Cancer Hospitals Study Yields 'Confusing' Findings
Researchers investigating outcomes at accredited and non-accredited cancer hospitals arrive at "murky" conclusions, which may indicate problems with the way the quality of care is measured.
Karl Y. Bilimoria, MD
An Oncology Surgeon at Northwestern University
As might be expected, accredited cancer centers perform better on public process measures and patient experience than non-accredited hospitals. But they performed worse on most of 10 outcome measures such as rates of hospital-acquired infections.
That's the conclusion from a paper published in the June issue of the Annals of Surgery by Karl Y. Bilimoria, MD, an oncology surgeon at Northwestern University in Chicago and his colleagues. He says the inconsistent and surprising conclusions may indicate problems with the way the quality of care at cancer hospitals is measured.

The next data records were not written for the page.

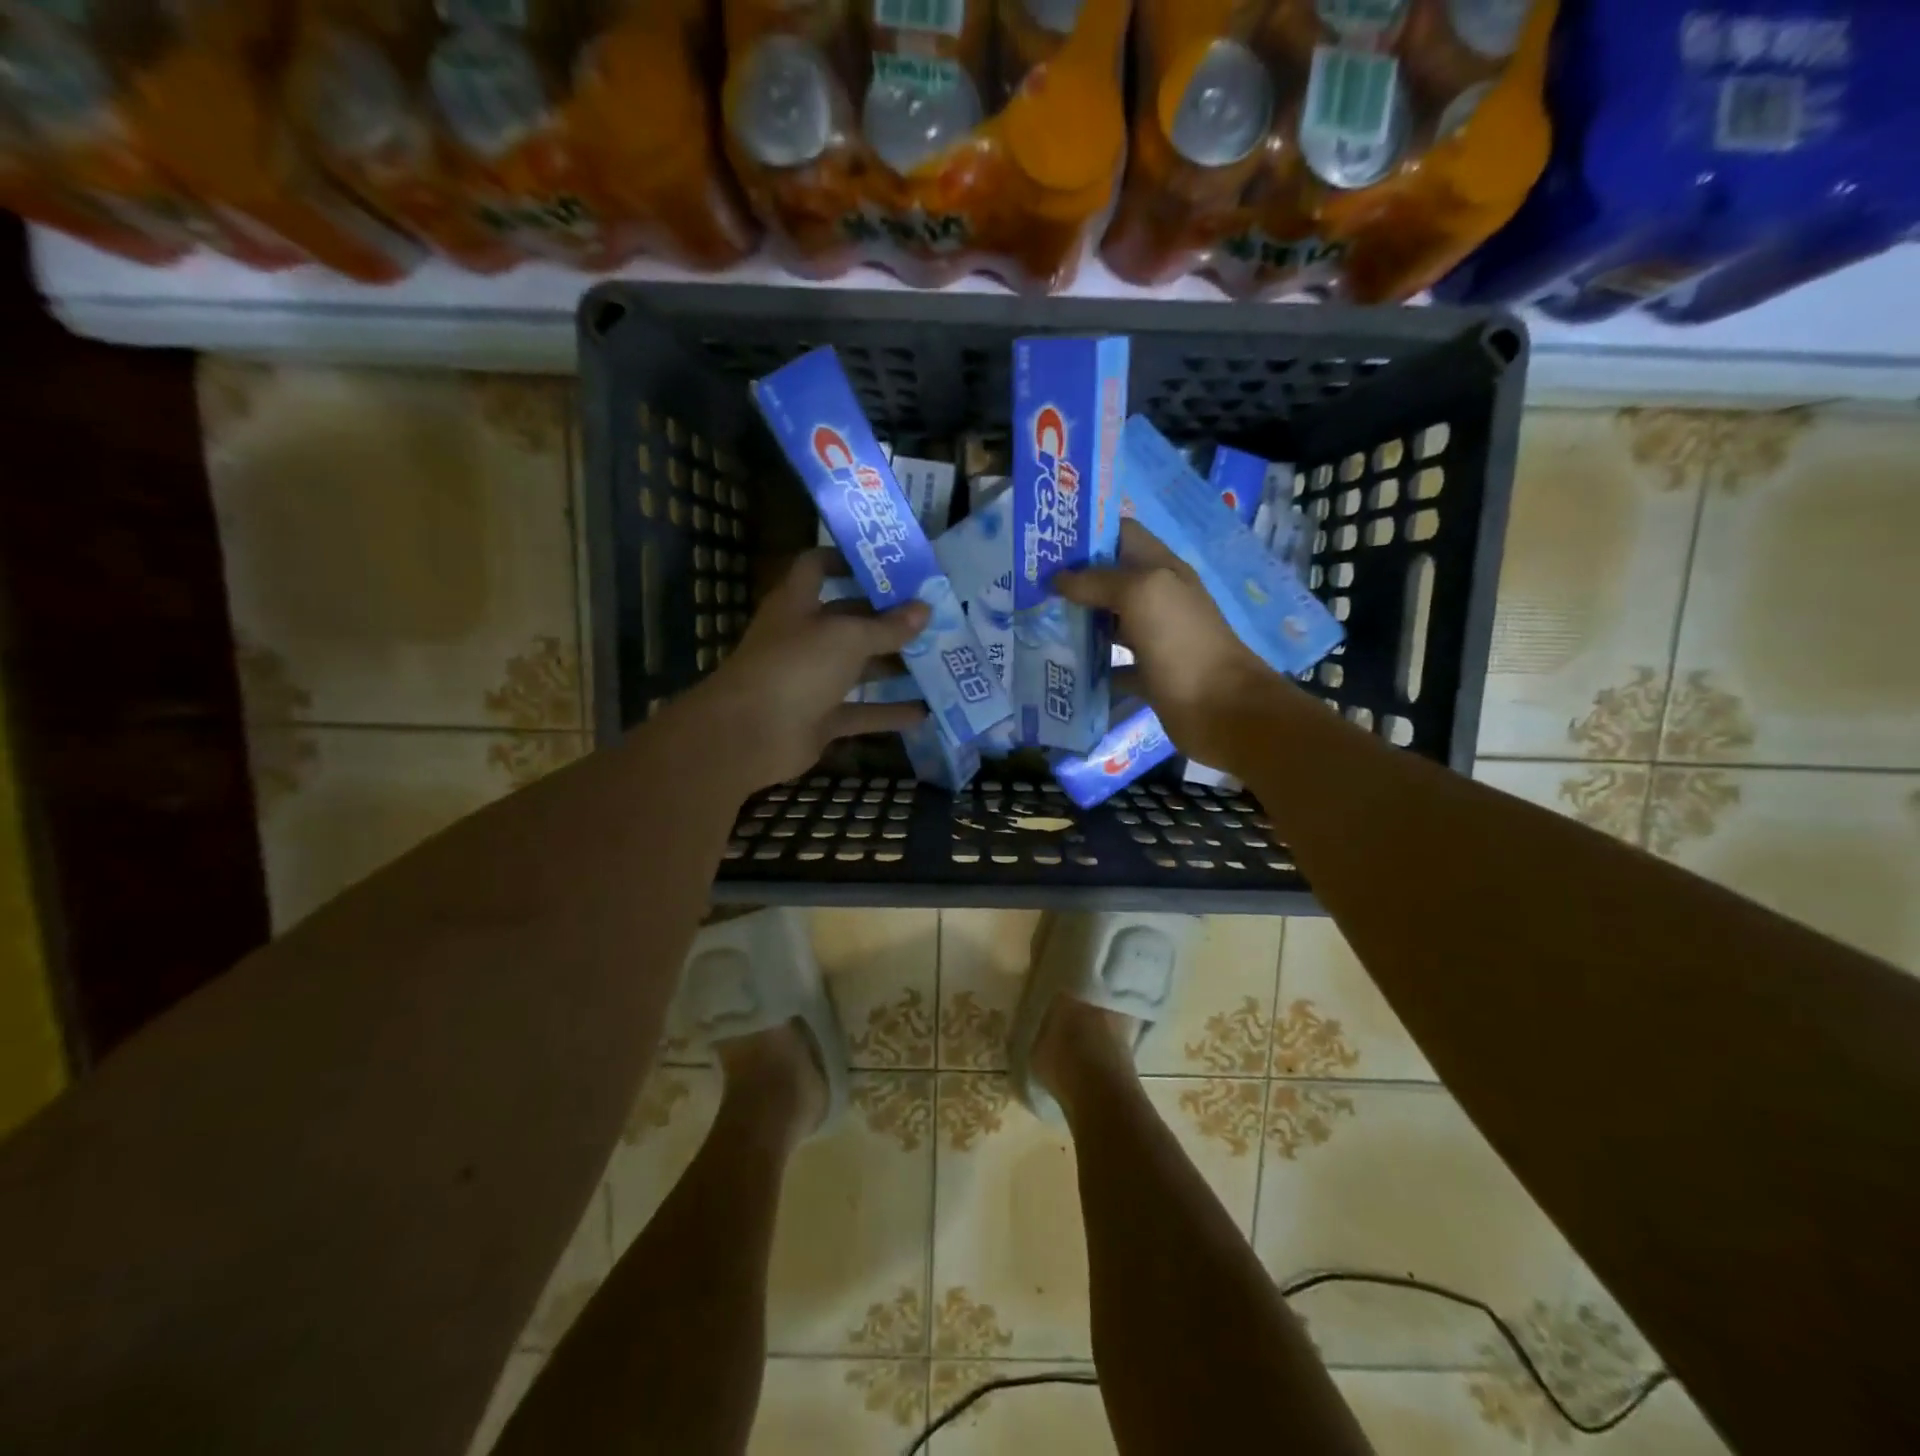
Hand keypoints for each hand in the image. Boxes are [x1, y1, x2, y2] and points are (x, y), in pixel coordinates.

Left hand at [688, 549, 929, 790]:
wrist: (750, 734)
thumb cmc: (796, 667)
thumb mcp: (847, 638)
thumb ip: (888, 627)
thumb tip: (924, 609)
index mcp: (799, 603)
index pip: (818, 567)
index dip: (848, 559)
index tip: (889, 563)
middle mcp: (805, 637)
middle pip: (850, 620)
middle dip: (889, 618)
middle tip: (934, 616)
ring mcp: (812, 680)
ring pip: (859, 669)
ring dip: (895, 666)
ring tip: (940, 661)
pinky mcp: (821, 718)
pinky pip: (862, 712)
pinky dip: (889, 713)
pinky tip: (926, 713)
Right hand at [1057, 519, 1289, 768]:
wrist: (1222, 709)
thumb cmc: (1183, 643)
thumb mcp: (1142, 595)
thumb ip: (1099, 581)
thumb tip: (1058, 579)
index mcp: (1161, 570)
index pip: (1122, 535)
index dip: (1087, 533)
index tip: (1046, 543)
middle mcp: (1157, 599)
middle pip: (1110, 579)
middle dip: (1073, 580)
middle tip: (1029, 586)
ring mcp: (1154, 638)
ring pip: (1108, 622)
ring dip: (1076, 622)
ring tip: (1034, 622)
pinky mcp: (1148, 674)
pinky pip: (1112, 666)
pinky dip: (1089, 667)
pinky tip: (1060, 667)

Bilimoria looked at data from the 1,168 hospitals with accreditation from the National Cancer Institute or the Commission on Cancer and 2,395 non-accredited hospitals.

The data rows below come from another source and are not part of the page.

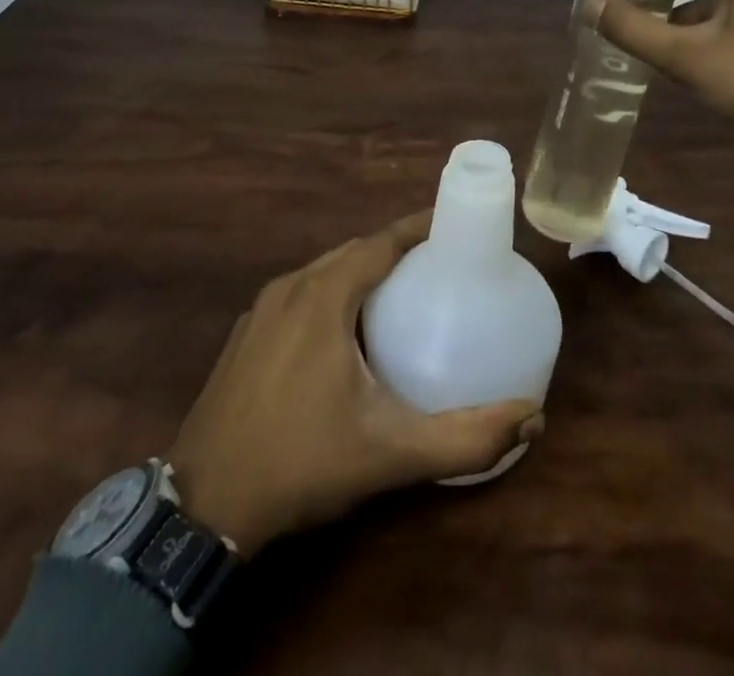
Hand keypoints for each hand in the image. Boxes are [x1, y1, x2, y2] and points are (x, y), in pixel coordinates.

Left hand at [166, 212, 543, 553]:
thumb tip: (532, 417)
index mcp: (324, 296)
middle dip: (396, 249)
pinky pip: (300, 293)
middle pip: (354, 252)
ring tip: (402, 291)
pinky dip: (332, 292)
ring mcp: (262, 310)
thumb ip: (464, 438)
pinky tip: (346, 330)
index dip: (419, 227)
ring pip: (324, 270)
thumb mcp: (389, 454)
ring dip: (362, 270)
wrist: (201, 507)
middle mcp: (291, 288)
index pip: (381, 242)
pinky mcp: (245, 334)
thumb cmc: (300, 463)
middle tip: (438, 264)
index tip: (455, 224)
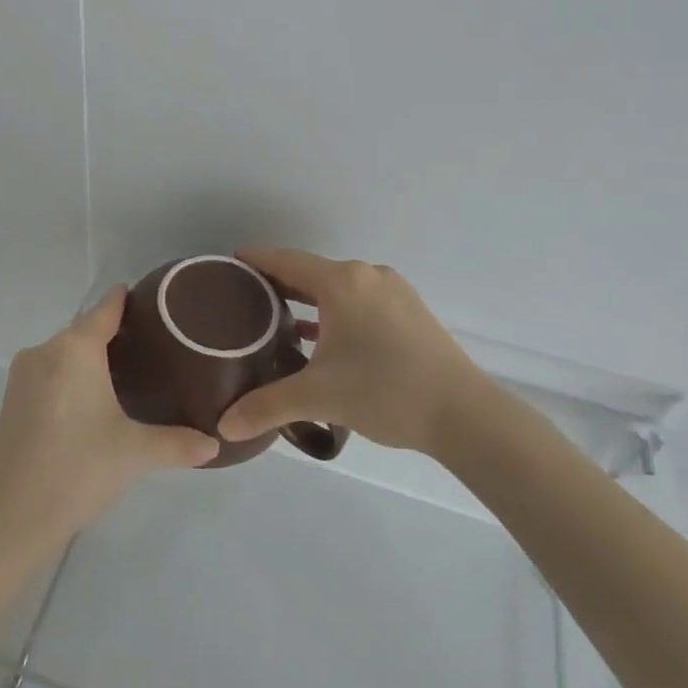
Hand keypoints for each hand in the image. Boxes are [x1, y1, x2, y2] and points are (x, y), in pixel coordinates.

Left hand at [0, 287, 218, 563]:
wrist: (10, 517)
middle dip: (114, 334)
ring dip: (91, 358)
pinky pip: (49, 374)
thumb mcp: (135, 453)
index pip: (105, 310)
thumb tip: (215, 445)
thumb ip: (178, 443)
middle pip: (84, 331)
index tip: (149, 296)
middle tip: (153, 346)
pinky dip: (71, 377)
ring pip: (65, 354)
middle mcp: (45, 352)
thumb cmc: (78, 469)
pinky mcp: (11, 402)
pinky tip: (92, 400)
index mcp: (74, 350)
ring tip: (128, 373)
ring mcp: (22, 377)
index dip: (126, 300)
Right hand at [218, 248, 492, 456]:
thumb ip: (266, 407)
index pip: (287, 260)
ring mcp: (394, 292)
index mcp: (342, 283)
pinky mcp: (411, 312)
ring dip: (309, 300)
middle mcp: (368, 277)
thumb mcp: (318, 397)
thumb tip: (223, 427)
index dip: (256, 260)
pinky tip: (322, 337)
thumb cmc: (384, 391)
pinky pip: (360, 301)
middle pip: (312, 271)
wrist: (464, 413)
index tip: (230, 263)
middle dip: (279, 283)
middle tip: (245, 299)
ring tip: (278, 319)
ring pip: (338, 288)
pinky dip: (335, 312)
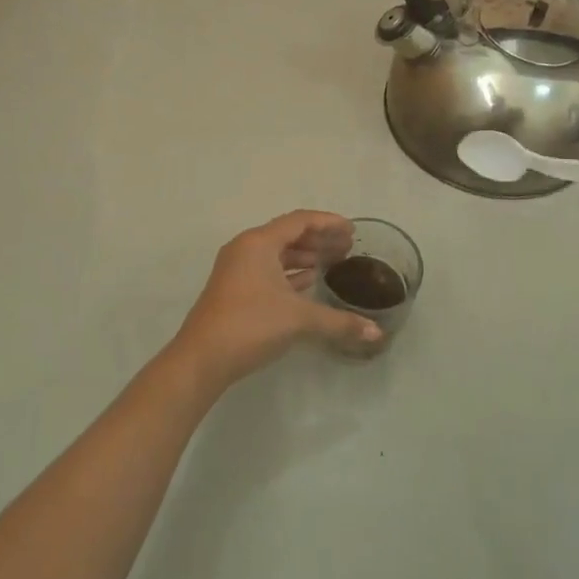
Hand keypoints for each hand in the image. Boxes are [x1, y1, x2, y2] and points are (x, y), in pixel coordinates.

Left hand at [169, 211, 382, 394]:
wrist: (202, 358)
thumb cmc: (250, 325)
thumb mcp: (298, 319)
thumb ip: (339, 322)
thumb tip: (377, 333)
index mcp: (259, 242)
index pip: (299, 221)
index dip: (328, 223)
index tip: (352, 230)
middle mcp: (246, 248)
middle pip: (288, 234)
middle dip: (319, 239)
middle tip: (348, 247)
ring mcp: (237, 269)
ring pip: (277, 253)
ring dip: (304, 256)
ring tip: (333, 262)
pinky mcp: (235, 289)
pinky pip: (268, 270)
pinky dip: (290, 272)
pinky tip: (308, 282)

"Most of us would agree that it's the outcomes that are the bottom line in healthcare. The one thing we really need to assure is that it is the best in hospitals where we choose to get care. But it didn't work that way for [these cancer accredited] hospitals. It was confusing to us," he says.
Bilimoria adds that the conclusions from the paper make the issue "murky and it's hard for patients to figure out what's going on. If they look at an NCI-designated cancer center, they see good process measure performance, and then bad outcomes, and that really isn't helpful."